▶ **EXTRACTED DATA**
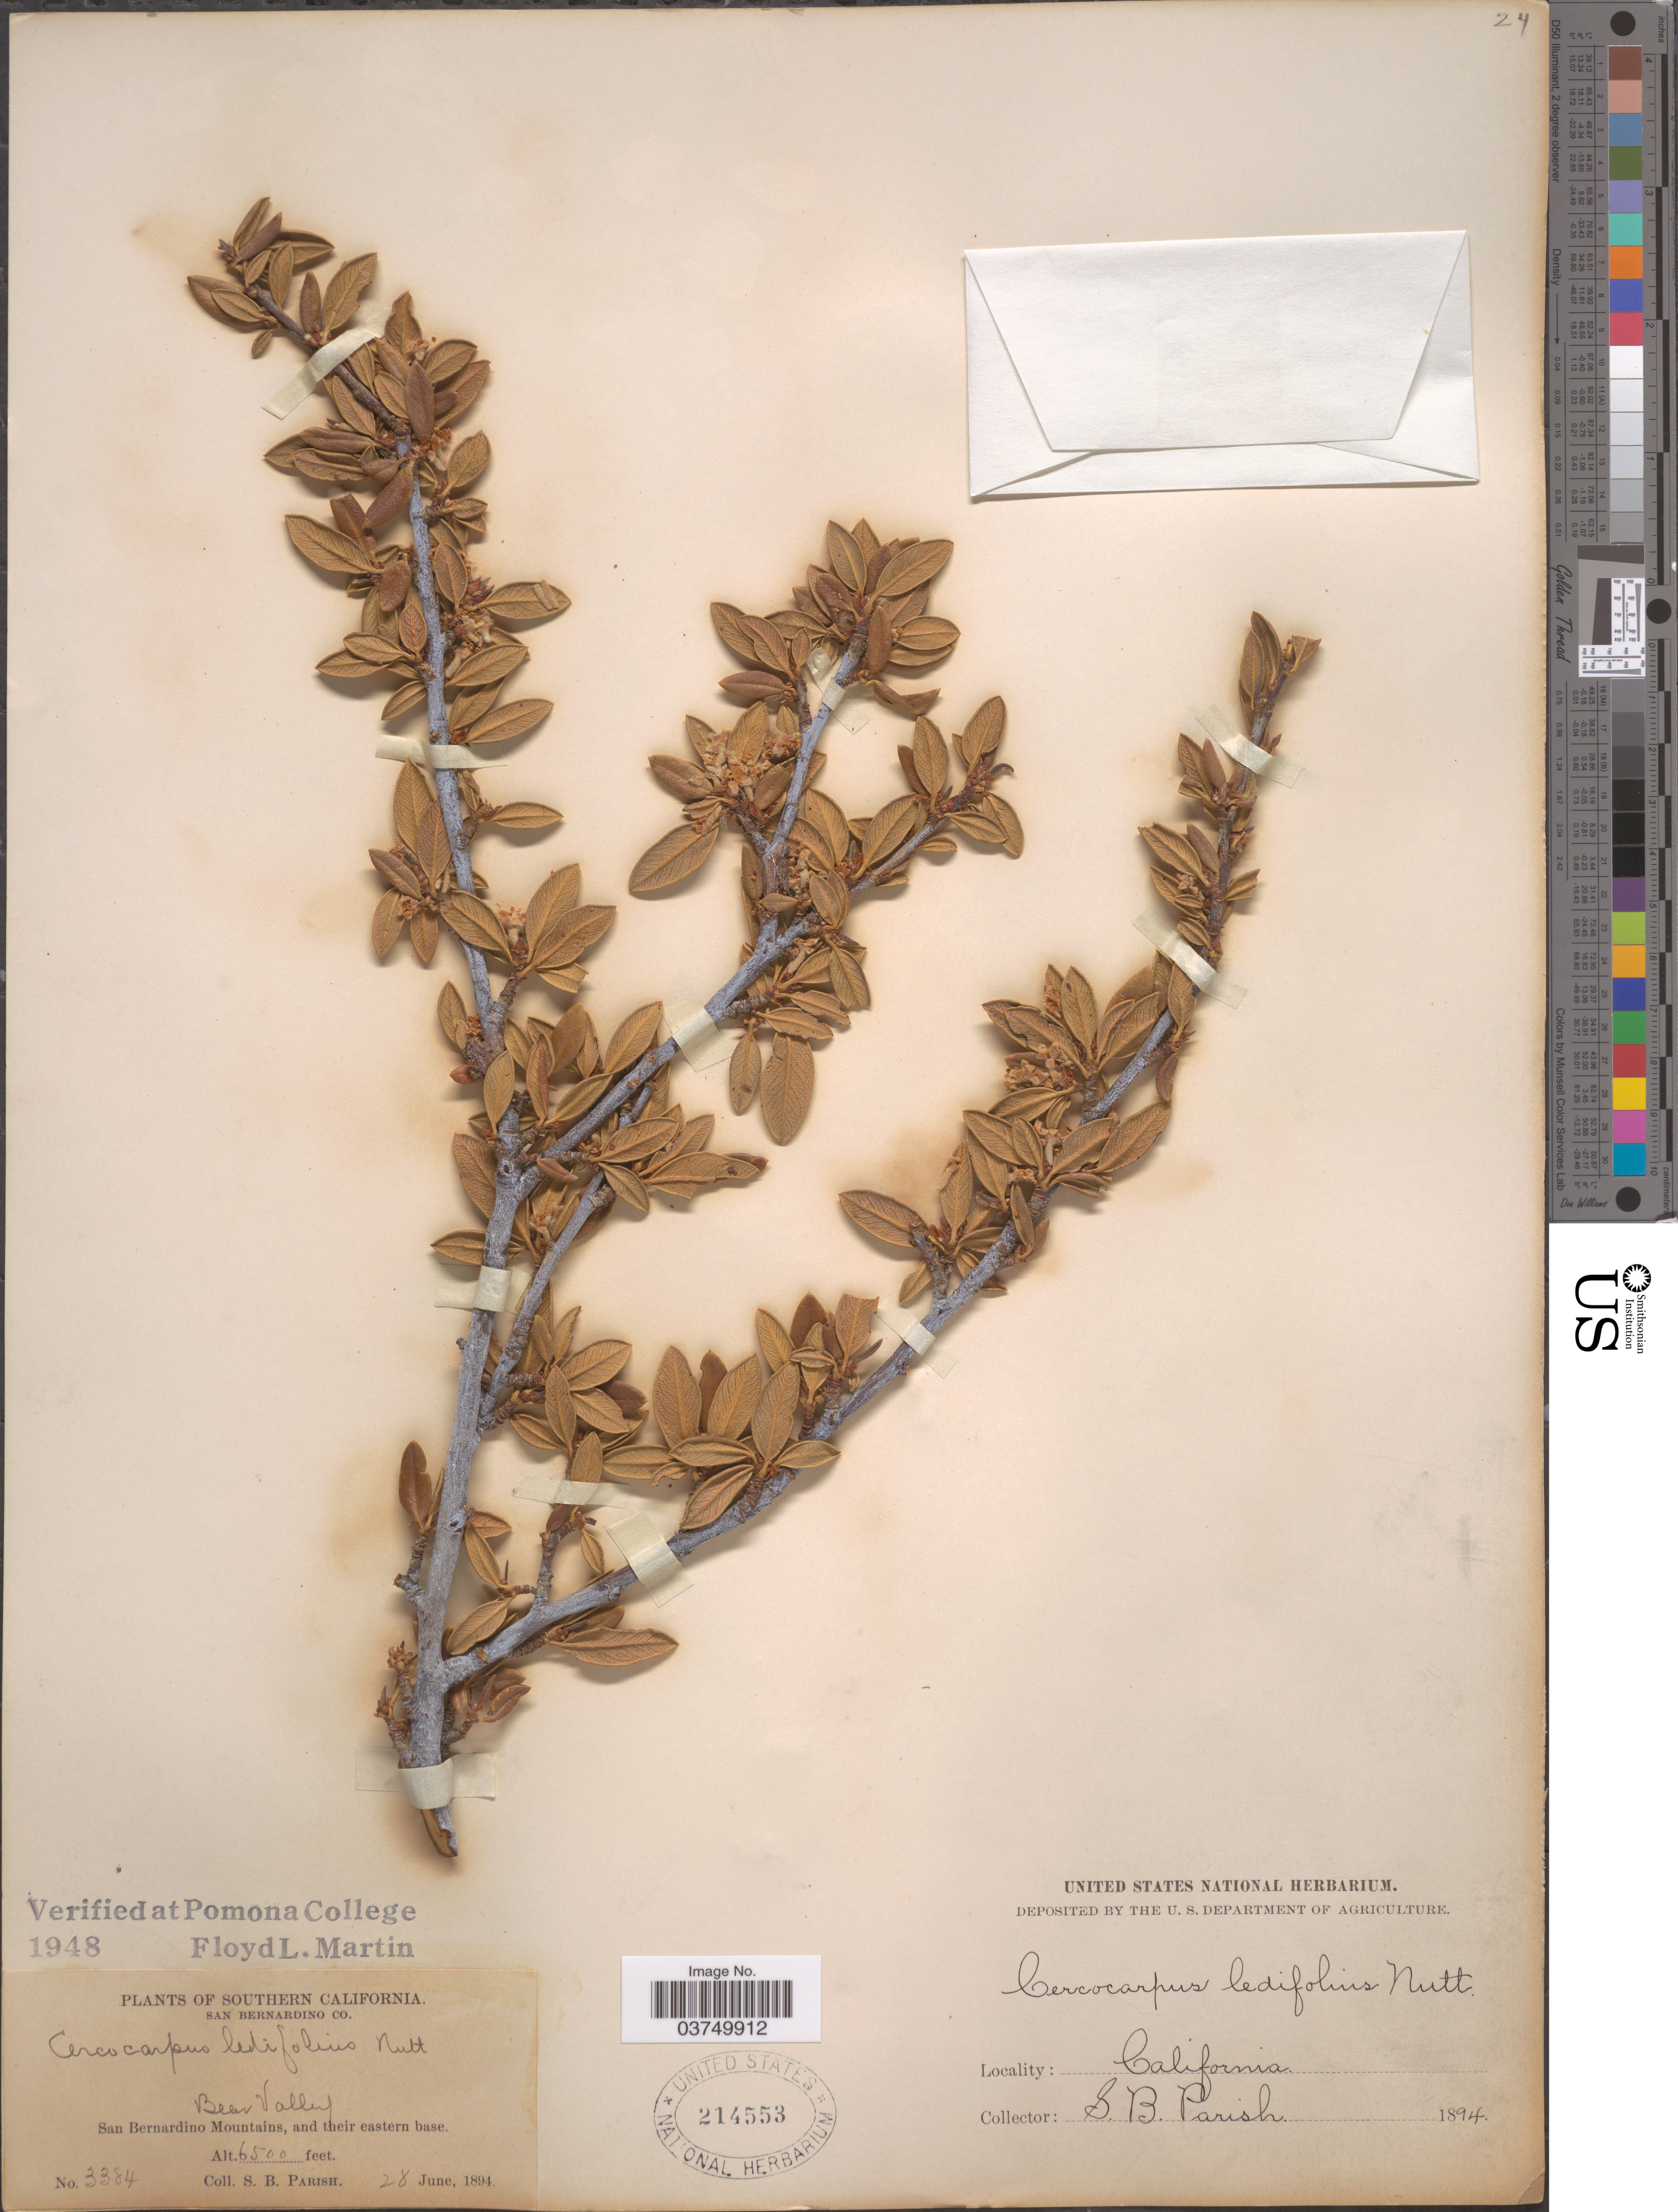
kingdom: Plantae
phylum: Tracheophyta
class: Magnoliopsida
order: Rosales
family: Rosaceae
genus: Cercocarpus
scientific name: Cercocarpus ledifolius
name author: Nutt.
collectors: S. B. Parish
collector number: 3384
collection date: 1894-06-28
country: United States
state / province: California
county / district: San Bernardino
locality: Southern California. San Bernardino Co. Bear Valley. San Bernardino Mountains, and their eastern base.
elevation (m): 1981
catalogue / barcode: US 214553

▶ **EXERCISE GOAL**
Write out the items word for word, from the start of the items through the line containing "county / district: San Bernardino", and leave the pictures out.

▶ **FINISHED EXERCISE**
kingdom: Plantae
phylum: Tracheophyta
class: Magnoliopsida
order: Rosales
family: Rosaceae
genus: Cercocarpus
scientific name: Cercocarpus ledifolius
name author: Nutt.
collectors: S. B. Parish
collector number: 3384
collection date: 1894-06-28
country: United States
state / province: California
county / district: San Bernardino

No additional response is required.